Gather all lines in the records below that include the word "class".

===== Records to use =====

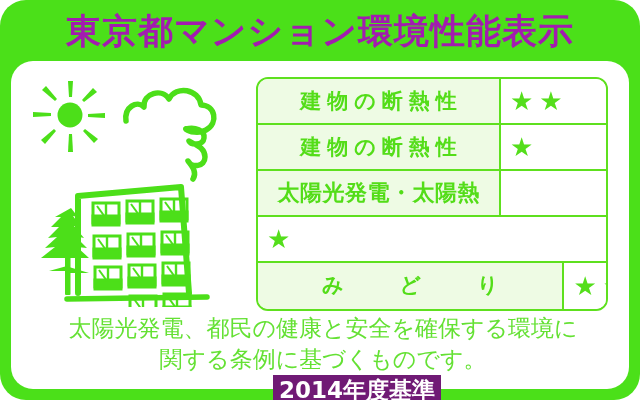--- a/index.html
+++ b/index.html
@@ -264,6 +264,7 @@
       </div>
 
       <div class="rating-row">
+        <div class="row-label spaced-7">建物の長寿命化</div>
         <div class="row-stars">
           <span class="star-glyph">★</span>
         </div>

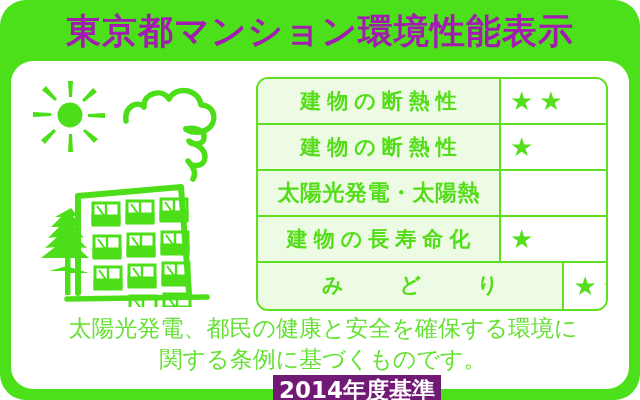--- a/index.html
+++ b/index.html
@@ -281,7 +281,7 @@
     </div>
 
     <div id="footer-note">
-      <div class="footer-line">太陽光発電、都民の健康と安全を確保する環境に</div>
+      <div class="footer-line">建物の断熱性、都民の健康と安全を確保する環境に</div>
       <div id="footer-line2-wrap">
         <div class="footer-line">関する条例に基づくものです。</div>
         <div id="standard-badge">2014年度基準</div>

=====

• _Written answer_:
       <div class="rating-row">
+        <div class="row-label spaced-7">建物の長寿命化</div>
         <div class="row-stars">
           <span class="star-glyph">★</span>
-      <div class="footer-line">太陽光発電、都民の健康と安全を確保する環境に</div>
+      <div class="footer-line">建物の断熱性、都民の健康と安全を確保する環境に</div>
         <div class="footer-line">関する条例に基づくものです。</div>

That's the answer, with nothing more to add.